Julia Louis-Dreyfus broke through in Hollywood thanks to her portrayal of Elaine Benes on Seinfeld, but her character wasn’t always given much to do in the early days of the show. In an interview with The Daily Beast, the actor revealed how she regularly advocated for Larry David and Jerry Seinfeld to write more material for Elaine.
“I never really approached it from the perspective of my gender, per se. I wanted to just play ball with everybody,” Louis-Dreyfus said about her attitude toward the role after she was not in the pilot. “I’m not going to lie, in the beginning, I didn’t always have a lot to do in certain episodes. And I would go to Larry and Jerry multiple times and say, ‘Hey, you guys, write me more, I need to be in this show more.’ That’s what I just kept doing. And they did.”
The two-part finale of Seinfeld Season 4, titled “The Pilot,” actually alludes to their difficulty with writing for a woman, but Louis-Dreyfus doesn’t think that was necessarily the case. “But then, you see, they didn’t write for me as a woman,” she said. “They just wrote for me, for this character, as opposed to this gender, which I think is instructive in a lot of ways from a writing point of view.”
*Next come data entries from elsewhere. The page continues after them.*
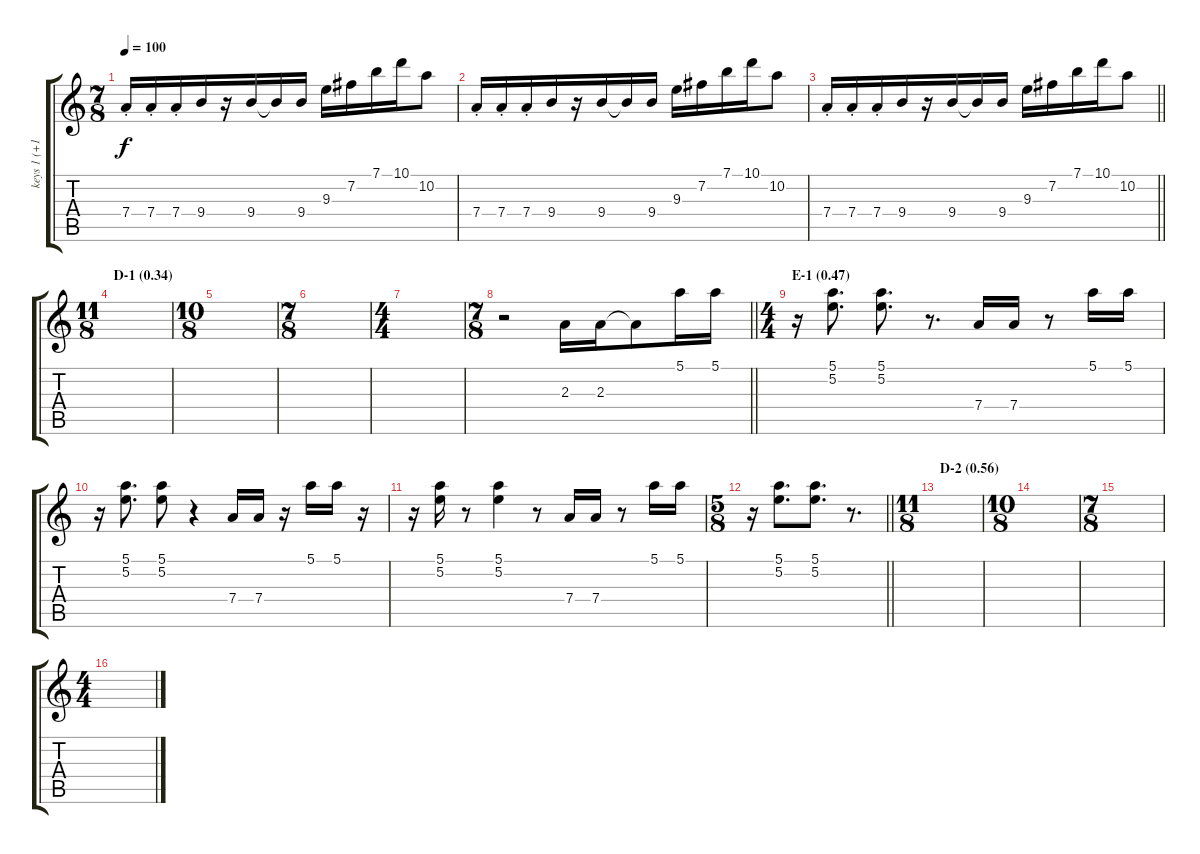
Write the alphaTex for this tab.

\track ("keys 1 (+12)" "keys 1 (+1") {instrument percussiveorgan}
\staff {score tabs}
\tuning (E5 B4 G4 D4 A3 E3) {hide}
\ts (7 8)
\tempo 100
\clef g2
\ks c
7.4{st}.16{dy f} 7.4{st}.16 7.4{st}.16 9.4.16 r.16 9.4.16 9.4{t}.16 9.4.16 9.3.16 7.2.16 7.1.16 10.1.16 10.2.8 |
7.4{st}.16 7.4{st}.16 7.4{st}.16 9.4.16 r.16 9.4.16 9.4{t}.16 9.4.16 9.3.16 7.2.16 7.1.16 10.1.16 10.2.8 |
\barLineRight lightlight
7.4{st}.16 7.4{st}.16 7.4{st}.16 9.4.16 r.16 9.4.16 9.4{t}.16 9.4.16 9.3.16 7.2.16 7.1.16 10.1.16 10.2.8 |
\ts (11 8)
\section ("" "D-1 (0.34)")
|
\ts (10 8)
|
\ts (7 8)
|
\ts (4 4)
|
\ts (7 8)
\barLineRight lightlight
r.2 2.3.16 2.3.16 2.3{t}.8 5.1.16 5.1.16 |
\ts (4 4)
\section ("" "E-1 (0.47)")
r.16 (5.1 5.2).8{d} (5.1 5.2).8{d} r.8{d} 7.4.16 7.4.16 r.8 5.1.16 5.1.16 |
r.16 (5.1 5.2).8{d} (5.1 5.2).8 r.4 7.4.16 7.4.16 r.16 5.1.16 5.1.16 r.16 |
r.16 (5.1 5.2).16 r.8 (5.1 5.2).4 r.8 7.4.16 7.4.16 r.8 5.1.16 5.1.16 |
\ts (5 8)
\barLineRight lightlight
r.16 (5.1 5.2).8{d} (5.1 5.2).8{d} r.8{d} |
\ts (11 8)
\section ("" "D-2 (0.56)")
|
\ts (10 8)
|
\ts (7 8)
|
\ts (4 4)
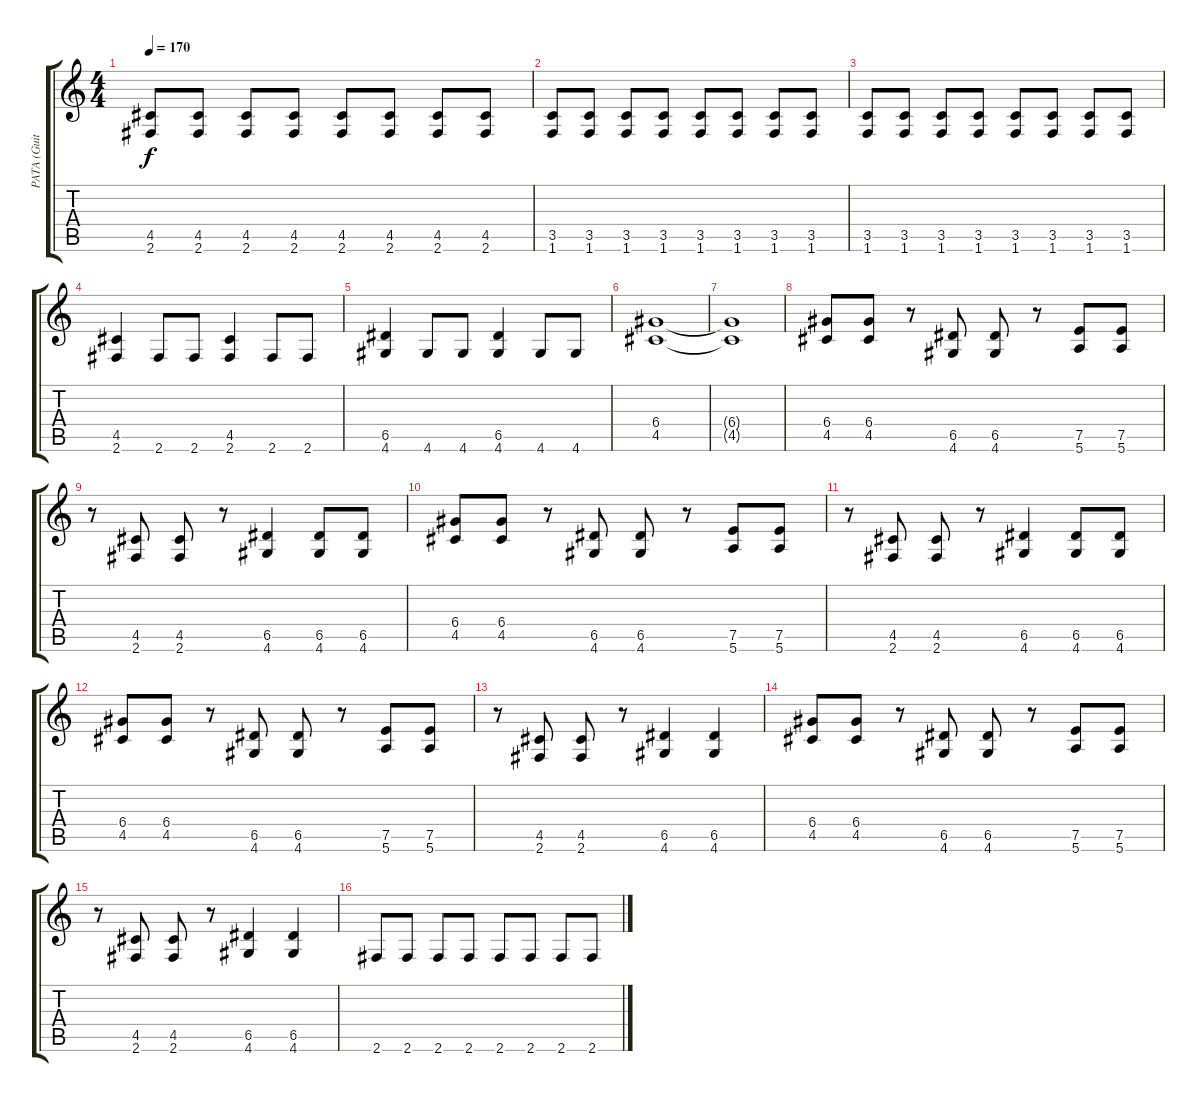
\track ("PATA (Guitar)" "PATA (Guit") {instrument distortionguitar}
\staff {score tabs}
\tuning (E4 B3 G3 D3 A2 E2) {hide}
\ts (4 4)
\tempo 170
\clef g2
\ks c
(4.5 2.6).8{dy f} (4.5 2.6).8 (4.5 2.6).8 (4.5 2.6).8 (4.5 2.6).8 (4.5 2.6).8 (4.5 2.6).8 (4.5 2.6).8 |
(3.5 1.6).8 (3.5 1.6).8 (3.5 1.6).8 (3.5 1.6).8 (3.5 1.6).8 (3.5 1.6).8 (3.5 1.6).8 (3.5 1.6).8 |
(3.5 1.6).8 (3.5 1.6).8 (3.5 1.6).8 (3.5 1.6).8 (3.5 1.6).8 (3.5 1.6).8 (3.5 1.6).8 (3.5 1.6).8 |
(4.5 2.6).4 2.6.8 2.6.8 (4.5 2.6).4 2.6.8 2.6.8 |
(6.5 4.6).4 4.6.8 4.6.8 (6.5 4.6).4 4.6.8 4.6.8 |
(6.4 4.5).1 |
(6.4{t} 4.5{t}).1 |
(6.4 4.5).8 (6.4 4.5).8 r.8 (6.5 4.6).8 (6.5 4.6).8 r.8 (7.5 5.6).8 (7.5 5.6).8 |
r.8 (4.5 2.6).8 (4.5 2.6).8 r.8 (6.5 4.6).4 (6.5 4.6).8 (6.5 4.6).8 |
(6.4 4.5).8 (6.4 4.5).8 r.8 (6.5 4.6).8 (6.5 4.6).8 r.8 (7.5 5.6).8 (7.5 5.6).8 |
r.8 (4.5 2.6).8 (4.5 2.6).8 r.8 (6.5 4.6).4 (6.5 4.6).8 (6.5 4.6).8 |
(6.4 4.5).8 (6.4 4.5).8 r.8 (6.5 4.6).8 (6.5 4.6).8 r.8 (7.5 5.6).8 (7.5 5.6).8 |
r.8 (4.5 2.6).8 (4.5 2.6).8 r.8 (6.5 4.6).4 (6.5 4.6).4 |
(6.4 4.5).8 (6.4 4.5).8 r.8 (6.5 4.6).8 (6.5 4.6).8 r.8 (7.5 5.6).8 (7.5 5.6).8 |
r.8 (4.5 2.6).8 (4.5 2.6).8 r.8 (6.5 4.6).4 (6.5 4.6).4 |
2.6.8 2.6.8 2.6.8 2.6.8 2.6.8 2.6.8 2.6.8 2.6.8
In a separate interview with Rolling Stone, Louis-Dreyfus recently dismissed the idea of the “Seinfeld curse,” which was used to describe the alleged lack of success for the show’s stars after it ended in 1998. “It was invented by the media. They thought it was clever,” she said. “You don’t need me to prove it wrong, it was ridiculous! It made no sense. I was amazed that it had legs, because it was so moronic.”
Louis-Dreyfus undeniably has had post-Seinfeld success by starring in a pair of Emmy-winning shows: her CBS sitcom The New Adventures of Old Christine and the HBO political satire Veep. Her latest film, You Hurt My Feelings, hits theaters on May 26th.